From Iceland — Better Drinking With Mikkeller & Friends

Better Drinking With Mikkeller & Friends

Published July 13, 2015

Better Drinking With Mikkeller & Friends
Photo by
Art Bicnick

As anyone who frequents Reykjavík’s downtown bar scene will have noticed, Icelandic drinking culture has been undergoing a facelift. Over the past few years, the range of beers on the average bar’s taps has gone from a handful of simple, similar lagers to a wider variety of brews, both Icelandic and imported. And along with the emergence of Iceland-brewed craft brands has come a crop of bars that cater to the evolving tastes of the city’s drinkers.

The best of the bunch, and the winner of our “Best Newcomer Bar” award, is the recently opened Mikkeller & Friends, run by the same trusty crew that brought us Kex and the “pizza place with no name” at Hverfisgata 12, within which the bar is housed. Selling small-batch beers made by the much-admired independent Danish breweries Mikkeller and To Øl, and a handful of guests, Mikkeller & Friends has twenty taps that offer an ever-changing range of new tastes.

“My personal favourites are the really sour ones,” says Ólafur Ágústsson, one of the figures behind the bar, as he sips a mid-afternoon beer. “But I also like the really delicate IPAs. They’re full of flavour and body and volume, but they’re so delicate and nice.”

Reykjavík has welcomed the new bar with open arms. Their launch night saw a queue down the stairs and out onto Hverfisgata, and the bar is full to bursting most nights of the week. “The response has been enormous,” smiles Ólafur. “It’s crazy! People really love this. Being able to go out and try several beers with very different tastes is entertaining for people I think. It’s something new.”

Some of the stronger beers—up to a literally dizzying 17% ABV—come at eye-watering prices of up to 2,000 ISK, which Ólafur explains has a lot to do with Iceland’s import regulations. “When you bring in a beer over 12% ABV you pay an awful lot in tax,” he says. “But the drinks we have on taps one to ten are competitively priced. People pay as much for our Hverfisgata Pils as they’d pay for a pint of Gull next-door.”

Mikkeller & Friends serves their beer in measures 20% smaller than the standard—a small beer is served in a Mikkeller-branded wineglass-style vessel, which is a more continental system that Ólafur says allows drinkers to savour the complex favours of the beer, rather than knocking it back.

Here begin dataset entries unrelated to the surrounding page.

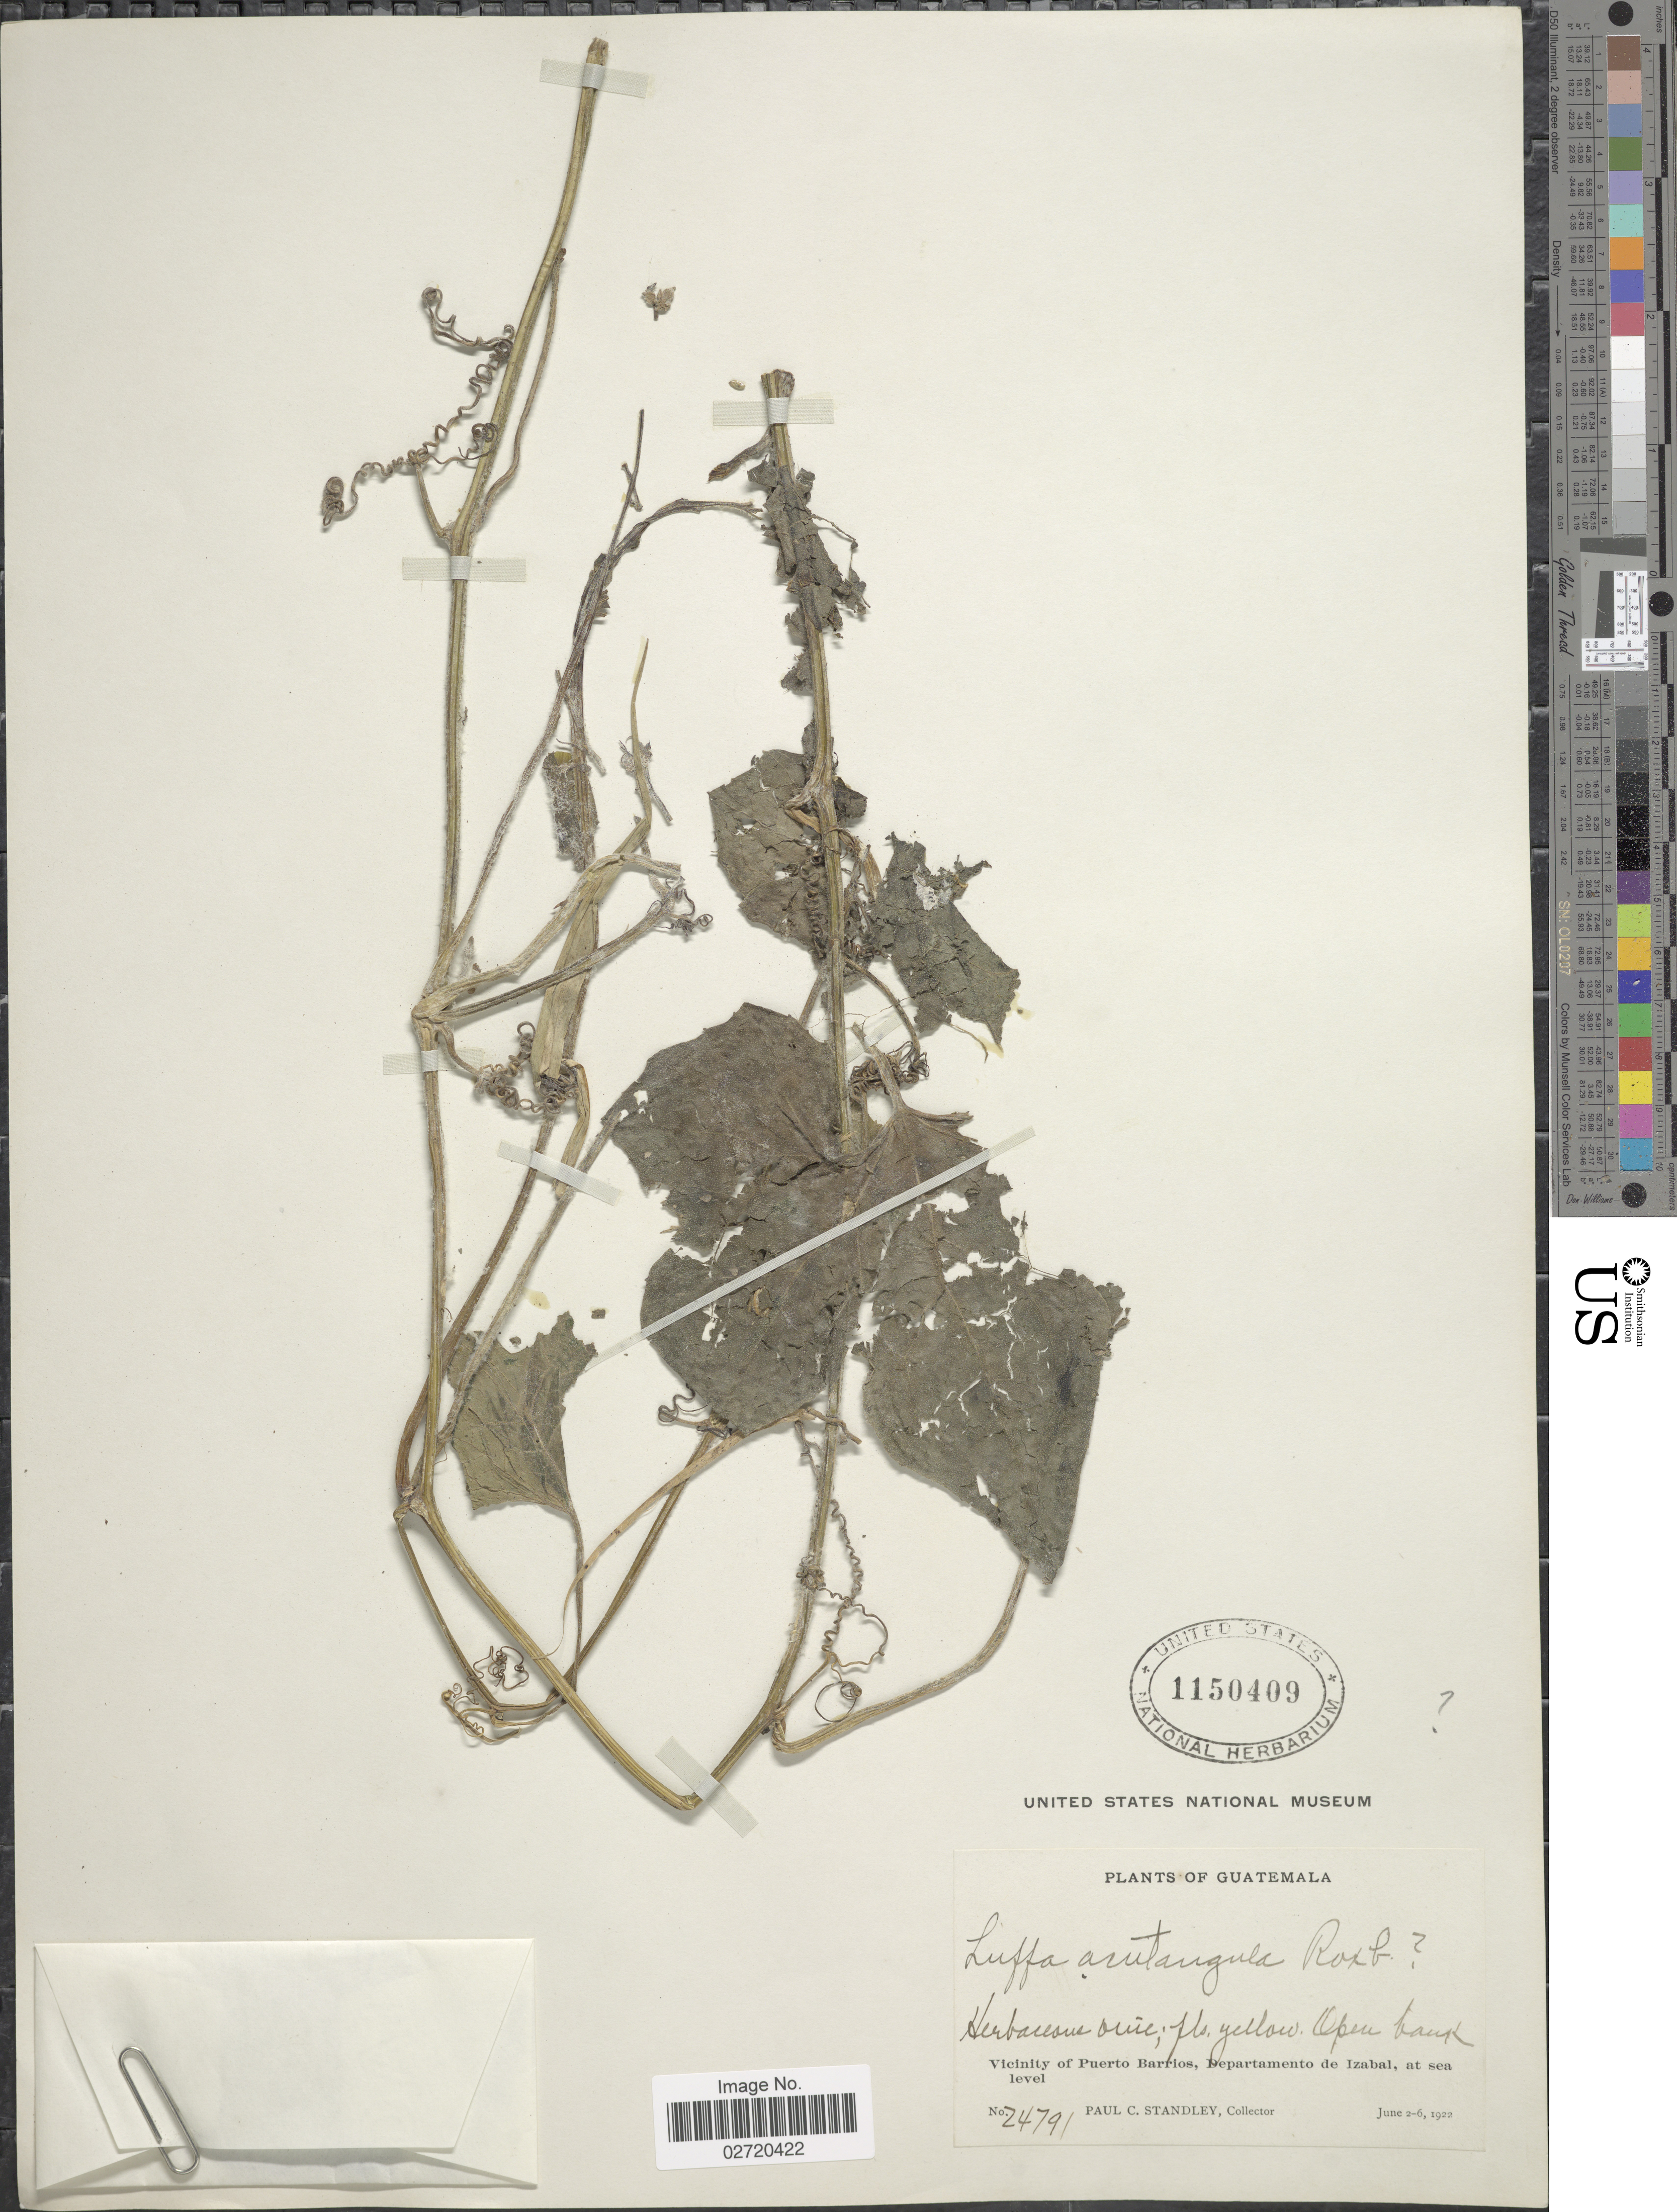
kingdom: Plantae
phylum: Tracheophyta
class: Magnoliopsida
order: Cucurbitales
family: Cucurbitaceae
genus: Luffa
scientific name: Luffa acutangula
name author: (L.) Roxb.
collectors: P. C. Standley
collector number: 24791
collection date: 1922-06-02/1922-06-06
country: Guatemala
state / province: Izabal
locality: Vicinity of Puerto Barrios, Departamento de Izabal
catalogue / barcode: US 1150409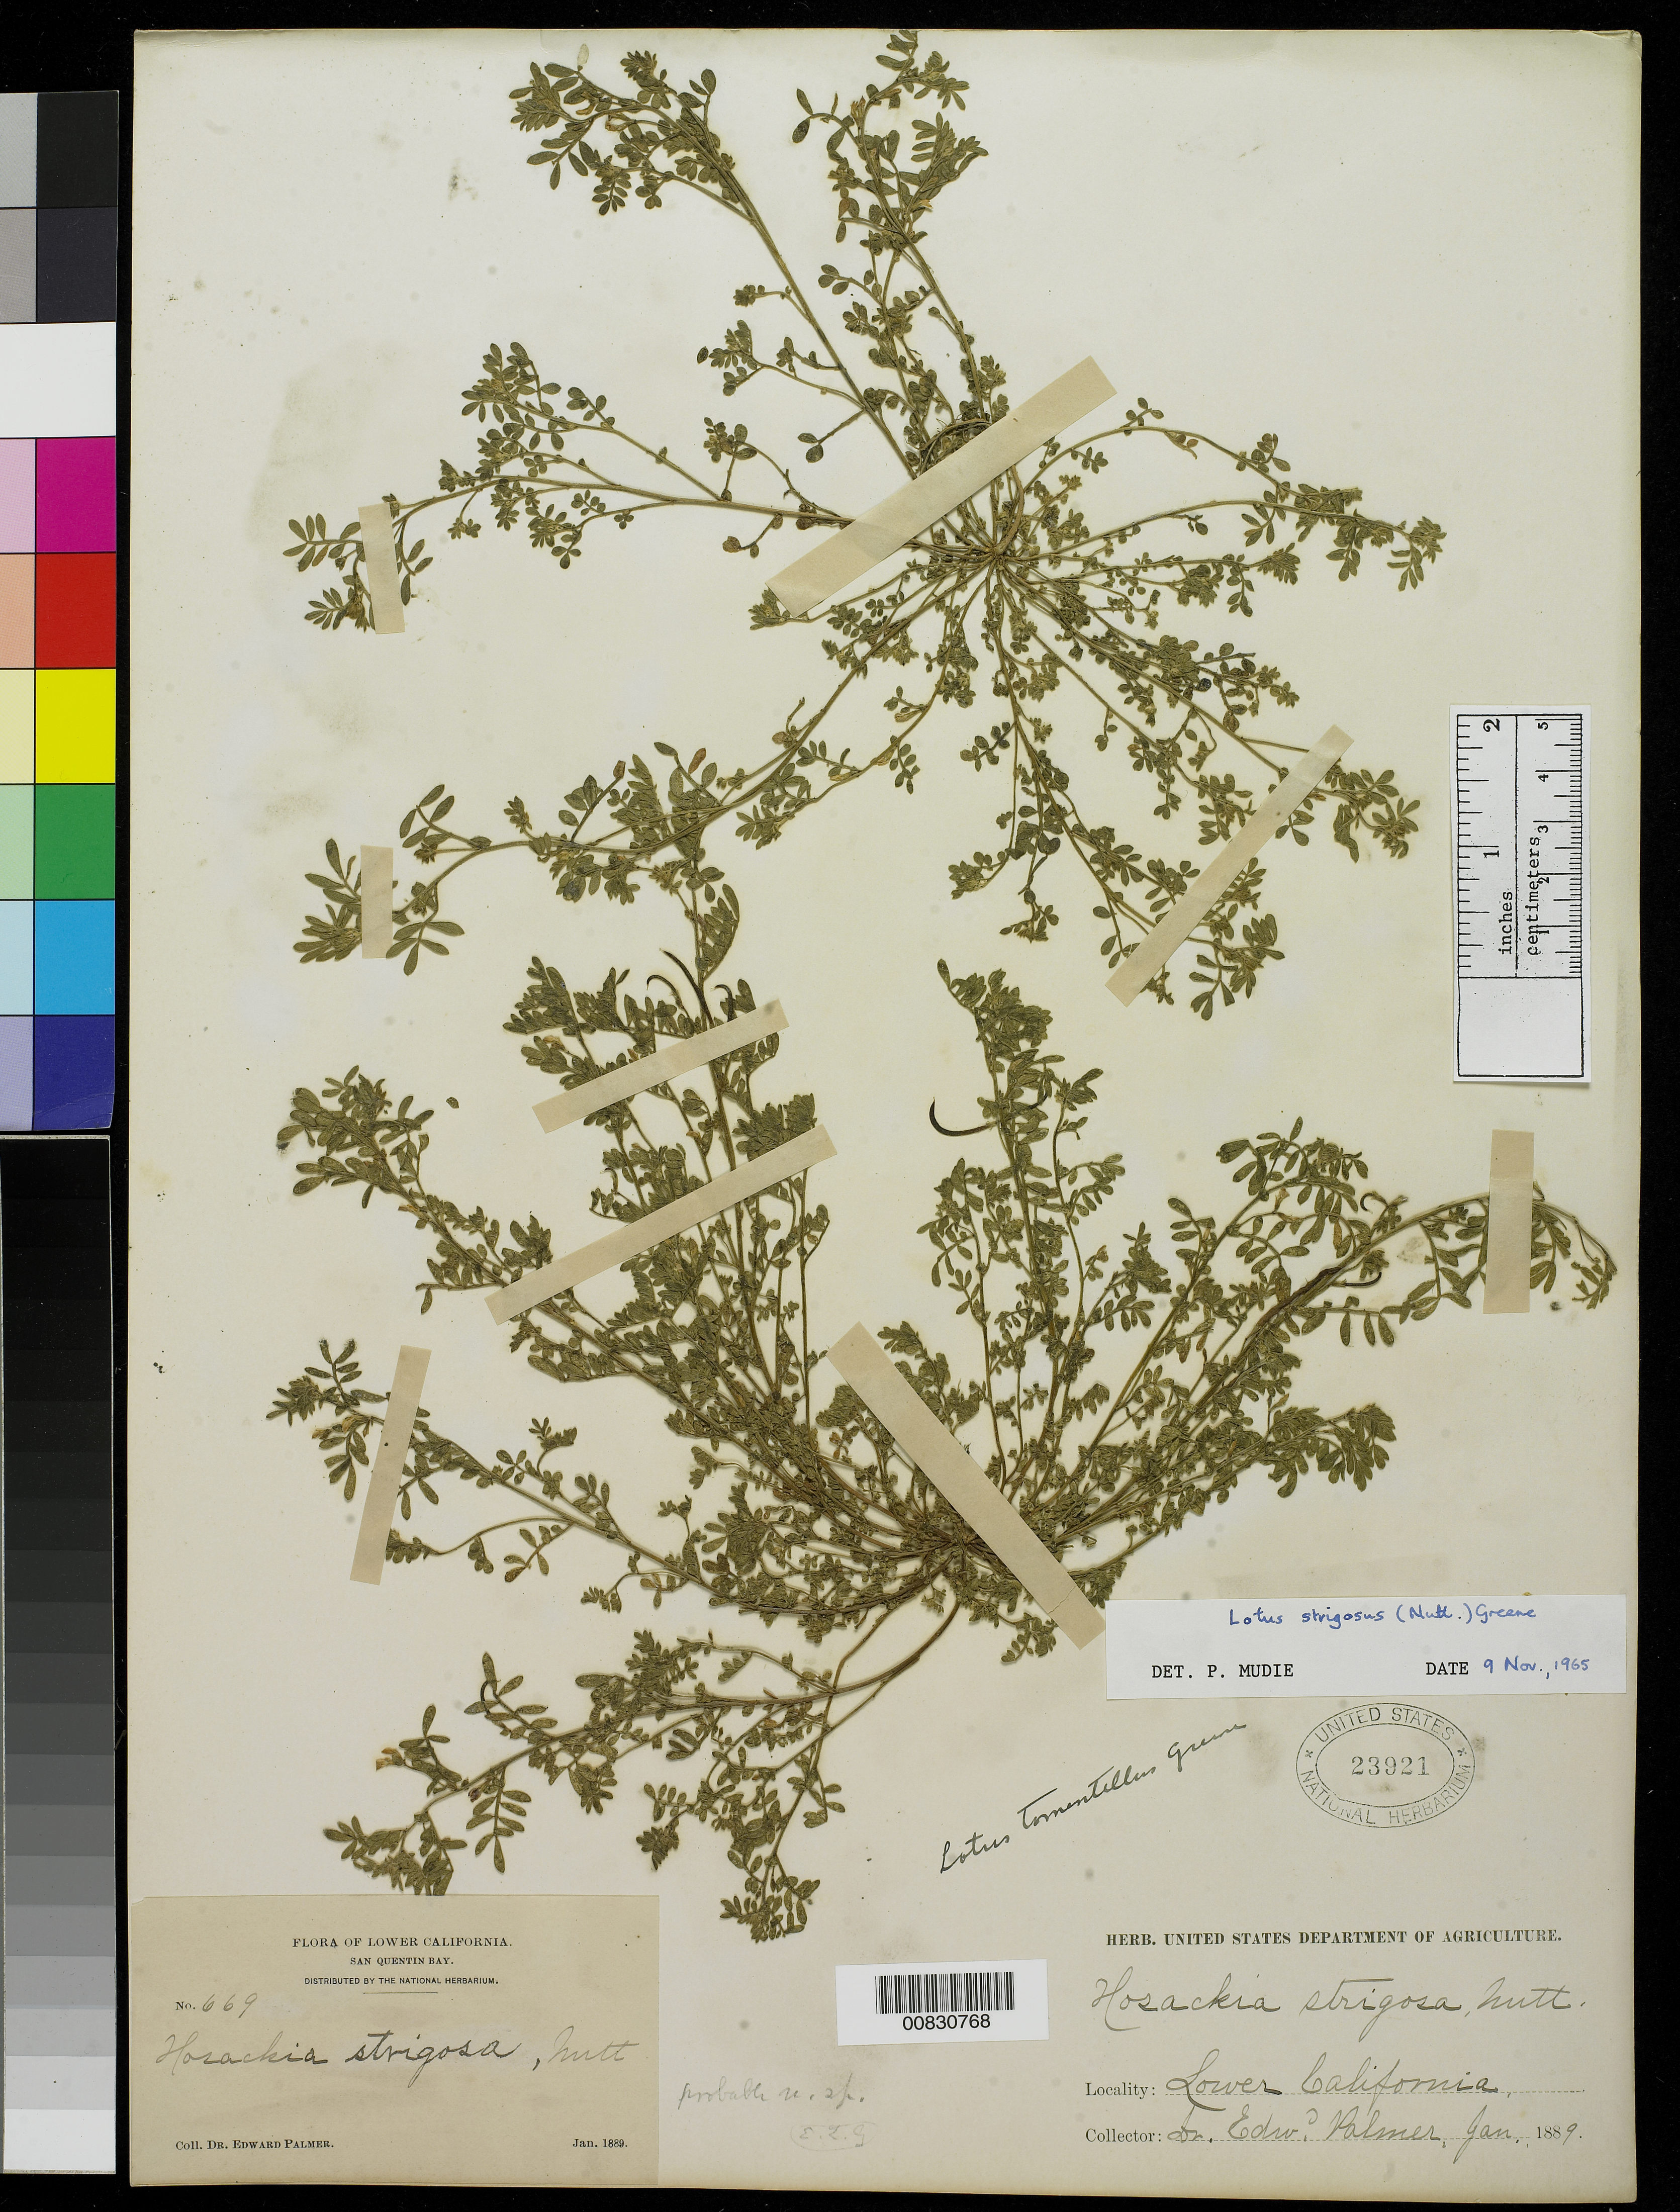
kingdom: Plantae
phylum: Tracheophyta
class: Magnoliopsida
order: Fabales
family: Fabaceae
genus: Ottleya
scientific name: Ottleya strigosa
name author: (Nutt.) D.D. Sokoloff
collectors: E. Palmer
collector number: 669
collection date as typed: Jan 1889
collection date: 1889-01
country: Mexico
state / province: Baja California Norte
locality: San Quentin Bay, Baja California.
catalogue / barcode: US 23921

He hopes that this more refined method of drinking will catch on. “The smaller measures mean people can try out more tastes,” he says. “One of my hopes is that we’re bringing new aspects to the Icelandic drinking culture. I think we can ‘drink better’—that is, starting earlier in the day, and stopping earlier in the night—the European way. With all the craft places opening up now, I think we’re getting there.”